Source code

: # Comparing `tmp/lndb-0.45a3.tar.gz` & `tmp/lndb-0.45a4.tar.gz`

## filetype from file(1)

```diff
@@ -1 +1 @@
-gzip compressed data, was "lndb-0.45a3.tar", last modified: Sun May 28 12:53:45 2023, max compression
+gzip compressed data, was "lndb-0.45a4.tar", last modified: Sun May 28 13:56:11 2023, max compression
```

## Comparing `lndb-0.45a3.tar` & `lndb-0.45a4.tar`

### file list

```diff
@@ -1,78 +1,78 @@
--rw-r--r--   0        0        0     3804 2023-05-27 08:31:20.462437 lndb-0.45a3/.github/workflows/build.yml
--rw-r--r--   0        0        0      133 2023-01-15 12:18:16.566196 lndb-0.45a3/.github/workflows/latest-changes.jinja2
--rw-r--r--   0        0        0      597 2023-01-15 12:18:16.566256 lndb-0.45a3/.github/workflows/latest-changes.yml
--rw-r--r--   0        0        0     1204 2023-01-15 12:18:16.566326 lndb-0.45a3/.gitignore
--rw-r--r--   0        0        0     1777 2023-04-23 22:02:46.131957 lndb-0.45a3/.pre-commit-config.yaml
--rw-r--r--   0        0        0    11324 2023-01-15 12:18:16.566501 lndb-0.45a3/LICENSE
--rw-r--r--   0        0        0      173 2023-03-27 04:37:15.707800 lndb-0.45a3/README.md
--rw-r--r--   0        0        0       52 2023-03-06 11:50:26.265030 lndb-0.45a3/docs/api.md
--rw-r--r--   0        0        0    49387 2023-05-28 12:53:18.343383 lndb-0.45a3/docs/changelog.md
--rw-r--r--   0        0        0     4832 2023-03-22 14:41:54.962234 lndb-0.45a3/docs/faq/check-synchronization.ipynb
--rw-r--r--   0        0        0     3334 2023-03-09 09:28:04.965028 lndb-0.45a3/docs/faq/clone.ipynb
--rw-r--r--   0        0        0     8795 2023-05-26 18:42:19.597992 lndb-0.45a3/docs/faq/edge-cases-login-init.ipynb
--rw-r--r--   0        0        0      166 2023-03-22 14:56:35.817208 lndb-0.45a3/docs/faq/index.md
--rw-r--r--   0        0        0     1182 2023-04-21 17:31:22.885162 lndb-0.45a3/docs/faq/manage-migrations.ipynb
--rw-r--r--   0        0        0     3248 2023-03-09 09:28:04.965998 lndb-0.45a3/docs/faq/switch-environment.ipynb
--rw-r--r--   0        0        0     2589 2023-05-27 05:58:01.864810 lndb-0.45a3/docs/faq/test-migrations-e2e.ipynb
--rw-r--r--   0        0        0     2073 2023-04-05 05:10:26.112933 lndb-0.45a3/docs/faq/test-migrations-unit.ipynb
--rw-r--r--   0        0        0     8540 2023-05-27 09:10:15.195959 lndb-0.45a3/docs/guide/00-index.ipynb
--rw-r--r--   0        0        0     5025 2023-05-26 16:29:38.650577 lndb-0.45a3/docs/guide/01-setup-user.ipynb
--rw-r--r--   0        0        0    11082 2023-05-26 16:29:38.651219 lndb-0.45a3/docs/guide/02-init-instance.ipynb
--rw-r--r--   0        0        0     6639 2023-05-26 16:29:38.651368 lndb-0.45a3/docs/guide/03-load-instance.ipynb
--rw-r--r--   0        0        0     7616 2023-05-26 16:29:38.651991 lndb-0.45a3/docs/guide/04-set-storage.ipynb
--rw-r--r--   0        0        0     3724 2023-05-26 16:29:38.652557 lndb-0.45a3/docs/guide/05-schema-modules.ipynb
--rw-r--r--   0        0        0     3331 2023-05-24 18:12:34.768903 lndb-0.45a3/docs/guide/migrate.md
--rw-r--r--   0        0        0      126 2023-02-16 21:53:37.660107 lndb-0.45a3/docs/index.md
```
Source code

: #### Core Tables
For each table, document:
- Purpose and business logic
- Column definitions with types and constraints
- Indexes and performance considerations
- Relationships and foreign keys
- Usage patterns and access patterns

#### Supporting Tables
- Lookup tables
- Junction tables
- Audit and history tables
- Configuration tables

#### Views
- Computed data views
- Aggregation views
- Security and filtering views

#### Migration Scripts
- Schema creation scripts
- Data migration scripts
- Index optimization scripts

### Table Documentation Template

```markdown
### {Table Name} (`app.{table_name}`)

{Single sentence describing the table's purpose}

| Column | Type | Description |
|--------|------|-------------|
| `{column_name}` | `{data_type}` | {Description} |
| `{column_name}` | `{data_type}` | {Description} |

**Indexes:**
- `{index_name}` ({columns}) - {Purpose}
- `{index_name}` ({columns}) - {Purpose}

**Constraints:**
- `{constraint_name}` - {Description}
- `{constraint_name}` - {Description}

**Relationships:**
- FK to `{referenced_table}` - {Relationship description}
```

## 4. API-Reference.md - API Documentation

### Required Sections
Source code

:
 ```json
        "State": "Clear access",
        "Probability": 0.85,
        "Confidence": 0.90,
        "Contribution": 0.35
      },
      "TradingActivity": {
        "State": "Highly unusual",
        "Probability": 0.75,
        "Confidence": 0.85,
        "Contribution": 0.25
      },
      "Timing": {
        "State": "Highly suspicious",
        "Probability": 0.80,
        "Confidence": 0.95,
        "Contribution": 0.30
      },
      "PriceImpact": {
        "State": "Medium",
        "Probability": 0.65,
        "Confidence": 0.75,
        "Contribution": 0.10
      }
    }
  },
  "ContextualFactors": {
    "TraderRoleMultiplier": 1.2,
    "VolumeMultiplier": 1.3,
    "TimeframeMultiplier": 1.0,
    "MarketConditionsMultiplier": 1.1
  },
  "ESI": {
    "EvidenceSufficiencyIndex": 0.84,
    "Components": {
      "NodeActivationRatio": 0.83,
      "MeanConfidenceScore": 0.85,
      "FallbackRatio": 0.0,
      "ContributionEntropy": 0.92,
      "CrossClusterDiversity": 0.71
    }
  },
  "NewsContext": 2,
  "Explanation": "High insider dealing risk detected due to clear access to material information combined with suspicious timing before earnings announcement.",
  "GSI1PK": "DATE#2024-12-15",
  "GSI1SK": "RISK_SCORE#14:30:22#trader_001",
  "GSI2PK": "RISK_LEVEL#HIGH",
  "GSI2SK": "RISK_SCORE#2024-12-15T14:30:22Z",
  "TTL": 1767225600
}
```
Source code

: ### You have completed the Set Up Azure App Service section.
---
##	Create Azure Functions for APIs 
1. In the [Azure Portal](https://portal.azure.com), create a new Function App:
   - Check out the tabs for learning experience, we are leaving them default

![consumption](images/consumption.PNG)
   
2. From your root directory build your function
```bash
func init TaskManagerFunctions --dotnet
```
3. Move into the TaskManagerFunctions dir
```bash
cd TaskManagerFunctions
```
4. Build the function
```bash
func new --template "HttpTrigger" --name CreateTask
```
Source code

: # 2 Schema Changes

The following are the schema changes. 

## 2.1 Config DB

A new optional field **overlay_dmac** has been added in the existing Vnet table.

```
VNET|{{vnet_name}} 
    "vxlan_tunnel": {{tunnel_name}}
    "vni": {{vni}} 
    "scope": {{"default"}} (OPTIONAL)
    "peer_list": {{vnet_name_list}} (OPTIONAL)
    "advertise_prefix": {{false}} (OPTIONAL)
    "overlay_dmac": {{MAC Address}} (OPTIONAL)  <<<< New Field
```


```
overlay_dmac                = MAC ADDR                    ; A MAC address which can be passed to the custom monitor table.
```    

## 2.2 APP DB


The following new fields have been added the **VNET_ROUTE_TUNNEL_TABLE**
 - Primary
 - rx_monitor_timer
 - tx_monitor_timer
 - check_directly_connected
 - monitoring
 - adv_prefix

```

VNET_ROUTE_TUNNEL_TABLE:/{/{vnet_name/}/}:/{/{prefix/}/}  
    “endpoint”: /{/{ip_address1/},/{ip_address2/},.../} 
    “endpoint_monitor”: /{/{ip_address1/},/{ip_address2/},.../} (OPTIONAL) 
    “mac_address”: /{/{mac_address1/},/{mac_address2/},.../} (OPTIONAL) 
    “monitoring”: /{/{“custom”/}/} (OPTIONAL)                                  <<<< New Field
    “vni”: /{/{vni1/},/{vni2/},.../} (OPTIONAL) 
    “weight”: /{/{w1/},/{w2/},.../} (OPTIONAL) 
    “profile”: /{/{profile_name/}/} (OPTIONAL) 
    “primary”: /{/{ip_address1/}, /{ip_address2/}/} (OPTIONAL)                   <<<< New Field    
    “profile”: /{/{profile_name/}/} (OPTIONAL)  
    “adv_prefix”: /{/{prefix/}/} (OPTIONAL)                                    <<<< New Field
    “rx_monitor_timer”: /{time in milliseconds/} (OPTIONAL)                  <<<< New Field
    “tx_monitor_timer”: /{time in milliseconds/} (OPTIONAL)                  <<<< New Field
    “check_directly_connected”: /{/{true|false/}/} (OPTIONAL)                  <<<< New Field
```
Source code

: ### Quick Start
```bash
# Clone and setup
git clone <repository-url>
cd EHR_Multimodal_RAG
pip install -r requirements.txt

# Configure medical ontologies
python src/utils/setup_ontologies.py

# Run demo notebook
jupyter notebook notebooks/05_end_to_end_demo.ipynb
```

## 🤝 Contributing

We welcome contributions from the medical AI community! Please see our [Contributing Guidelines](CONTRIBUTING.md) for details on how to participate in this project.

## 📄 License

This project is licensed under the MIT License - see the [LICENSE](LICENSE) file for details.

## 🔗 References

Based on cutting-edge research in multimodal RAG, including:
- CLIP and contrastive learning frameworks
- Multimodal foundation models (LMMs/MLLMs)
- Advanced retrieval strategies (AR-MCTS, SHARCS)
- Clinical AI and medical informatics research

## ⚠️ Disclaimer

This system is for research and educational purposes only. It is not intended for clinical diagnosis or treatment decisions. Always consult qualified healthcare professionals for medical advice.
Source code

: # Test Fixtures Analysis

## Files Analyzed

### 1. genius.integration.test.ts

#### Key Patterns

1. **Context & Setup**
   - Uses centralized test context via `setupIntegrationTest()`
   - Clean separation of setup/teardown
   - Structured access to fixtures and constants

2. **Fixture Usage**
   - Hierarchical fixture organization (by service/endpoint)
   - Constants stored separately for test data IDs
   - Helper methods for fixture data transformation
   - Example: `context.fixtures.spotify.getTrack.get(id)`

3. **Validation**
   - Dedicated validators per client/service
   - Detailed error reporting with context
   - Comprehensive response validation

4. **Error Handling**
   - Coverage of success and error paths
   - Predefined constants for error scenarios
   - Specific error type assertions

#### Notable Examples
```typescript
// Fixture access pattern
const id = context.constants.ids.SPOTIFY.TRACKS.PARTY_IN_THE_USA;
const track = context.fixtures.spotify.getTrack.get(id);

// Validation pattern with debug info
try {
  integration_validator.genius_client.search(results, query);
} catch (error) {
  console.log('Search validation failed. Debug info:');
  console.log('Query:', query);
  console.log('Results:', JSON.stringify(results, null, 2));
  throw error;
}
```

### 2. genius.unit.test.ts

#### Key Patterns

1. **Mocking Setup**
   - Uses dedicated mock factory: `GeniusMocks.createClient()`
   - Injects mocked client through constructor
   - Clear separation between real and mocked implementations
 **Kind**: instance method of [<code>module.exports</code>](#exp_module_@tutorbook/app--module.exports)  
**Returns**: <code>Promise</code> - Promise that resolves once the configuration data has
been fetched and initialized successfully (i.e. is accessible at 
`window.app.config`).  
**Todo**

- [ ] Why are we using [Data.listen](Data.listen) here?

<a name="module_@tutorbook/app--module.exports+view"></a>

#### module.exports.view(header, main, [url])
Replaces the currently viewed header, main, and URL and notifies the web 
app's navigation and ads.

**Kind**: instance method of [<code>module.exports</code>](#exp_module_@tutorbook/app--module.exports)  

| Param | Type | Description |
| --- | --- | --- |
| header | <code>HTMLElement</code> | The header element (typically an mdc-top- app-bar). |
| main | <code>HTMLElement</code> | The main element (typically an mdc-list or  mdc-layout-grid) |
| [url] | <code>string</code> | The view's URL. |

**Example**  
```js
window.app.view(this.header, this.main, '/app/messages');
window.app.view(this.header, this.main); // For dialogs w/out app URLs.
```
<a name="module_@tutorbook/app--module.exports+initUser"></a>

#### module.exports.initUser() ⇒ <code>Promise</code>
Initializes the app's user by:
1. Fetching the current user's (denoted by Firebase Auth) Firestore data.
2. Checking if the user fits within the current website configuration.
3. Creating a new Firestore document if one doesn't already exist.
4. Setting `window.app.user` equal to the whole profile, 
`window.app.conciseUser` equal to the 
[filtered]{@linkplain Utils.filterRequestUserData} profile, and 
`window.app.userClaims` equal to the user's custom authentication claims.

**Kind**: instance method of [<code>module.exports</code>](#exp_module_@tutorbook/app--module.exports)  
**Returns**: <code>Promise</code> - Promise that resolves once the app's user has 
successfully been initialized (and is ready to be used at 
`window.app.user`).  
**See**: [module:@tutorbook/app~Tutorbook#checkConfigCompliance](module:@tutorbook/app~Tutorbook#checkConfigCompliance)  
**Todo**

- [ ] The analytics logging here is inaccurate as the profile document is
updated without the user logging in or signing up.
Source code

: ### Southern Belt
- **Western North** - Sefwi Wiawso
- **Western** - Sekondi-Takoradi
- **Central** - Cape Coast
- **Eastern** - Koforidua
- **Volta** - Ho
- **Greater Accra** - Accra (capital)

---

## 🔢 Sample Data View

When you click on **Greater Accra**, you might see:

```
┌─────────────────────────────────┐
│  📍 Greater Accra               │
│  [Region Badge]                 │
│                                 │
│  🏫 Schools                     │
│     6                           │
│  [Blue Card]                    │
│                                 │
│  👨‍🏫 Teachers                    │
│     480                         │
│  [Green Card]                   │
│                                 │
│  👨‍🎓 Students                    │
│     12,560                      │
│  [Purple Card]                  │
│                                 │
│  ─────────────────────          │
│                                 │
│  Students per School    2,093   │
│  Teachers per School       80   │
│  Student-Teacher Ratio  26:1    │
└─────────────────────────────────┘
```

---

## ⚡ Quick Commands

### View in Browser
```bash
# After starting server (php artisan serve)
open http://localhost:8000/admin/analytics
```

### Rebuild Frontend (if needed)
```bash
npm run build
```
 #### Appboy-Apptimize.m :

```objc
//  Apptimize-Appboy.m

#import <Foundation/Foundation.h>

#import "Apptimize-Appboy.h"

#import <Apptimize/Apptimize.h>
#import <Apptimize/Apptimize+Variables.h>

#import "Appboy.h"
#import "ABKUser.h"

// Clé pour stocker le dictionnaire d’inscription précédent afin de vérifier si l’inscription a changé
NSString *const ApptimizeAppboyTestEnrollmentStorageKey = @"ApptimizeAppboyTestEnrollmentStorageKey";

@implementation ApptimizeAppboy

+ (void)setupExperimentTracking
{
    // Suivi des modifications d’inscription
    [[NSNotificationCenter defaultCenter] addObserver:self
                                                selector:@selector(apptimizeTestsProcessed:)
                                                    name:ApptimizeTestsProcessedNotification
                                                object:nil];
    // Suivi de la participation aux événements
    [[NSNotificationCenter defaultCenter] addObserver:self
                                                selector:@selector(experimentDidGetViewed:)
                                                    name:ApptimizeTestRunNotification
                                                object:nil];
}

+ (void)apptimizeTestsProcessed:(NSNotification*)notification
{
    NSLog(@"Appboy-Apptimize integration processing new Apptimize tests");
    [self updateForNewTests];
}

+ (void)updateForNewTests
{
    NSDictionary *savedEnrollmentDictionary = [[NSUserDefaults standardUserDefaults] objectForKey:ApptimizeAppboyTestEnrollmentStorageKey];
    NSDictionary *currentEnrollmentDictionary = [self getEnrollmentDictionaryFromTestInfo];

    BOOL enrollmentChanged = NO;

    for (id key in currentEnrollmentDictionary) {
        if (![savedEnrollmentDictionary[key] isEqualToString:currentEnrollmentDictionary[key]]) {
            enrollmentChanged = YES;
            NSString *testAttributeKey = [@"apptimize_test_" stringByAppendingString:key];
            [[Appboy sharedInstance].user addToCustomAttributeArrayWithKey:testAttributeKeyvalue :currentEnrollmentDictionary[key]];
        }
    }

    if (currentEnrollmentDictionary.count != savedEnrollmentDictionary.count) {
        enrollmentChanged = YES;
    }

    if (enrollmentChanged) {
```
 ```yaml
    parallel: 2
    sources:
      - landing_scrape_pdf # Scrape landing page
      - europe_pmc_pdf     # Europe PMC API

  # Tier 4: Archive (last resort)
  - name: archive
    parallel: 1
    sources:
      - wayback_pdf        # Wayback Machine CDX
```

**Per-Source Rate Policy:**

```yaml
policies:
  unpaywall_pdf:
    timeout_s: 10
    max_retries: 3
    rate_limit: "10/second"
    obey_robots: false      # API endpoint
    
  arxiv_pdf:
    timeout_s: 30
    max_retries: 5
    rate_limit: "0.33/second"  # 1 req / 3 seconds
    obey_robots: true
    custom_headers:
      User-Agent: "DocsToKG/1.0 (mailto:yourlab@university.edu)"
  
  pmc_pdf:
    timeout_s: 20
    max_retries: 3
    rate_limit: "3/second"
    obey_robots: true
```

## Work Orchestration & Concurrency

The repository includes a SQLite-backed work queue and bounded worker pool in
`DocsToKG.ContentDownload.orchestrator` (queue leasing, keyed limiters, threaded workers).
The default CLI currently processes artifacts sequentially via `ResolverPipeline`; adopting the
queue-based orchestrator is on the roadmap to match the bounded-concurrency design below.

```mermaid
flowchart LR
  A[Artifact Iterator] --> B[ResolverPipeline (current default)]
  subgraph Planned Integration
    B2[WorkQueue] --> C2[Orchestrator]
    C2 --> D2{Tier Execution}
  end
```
______________________________
WHAT YOU NEED TO DO: Answer with a single number: how many lines in the data above have the string "Greater" in them?

ANSWER FOR THIS EXERCISE: 3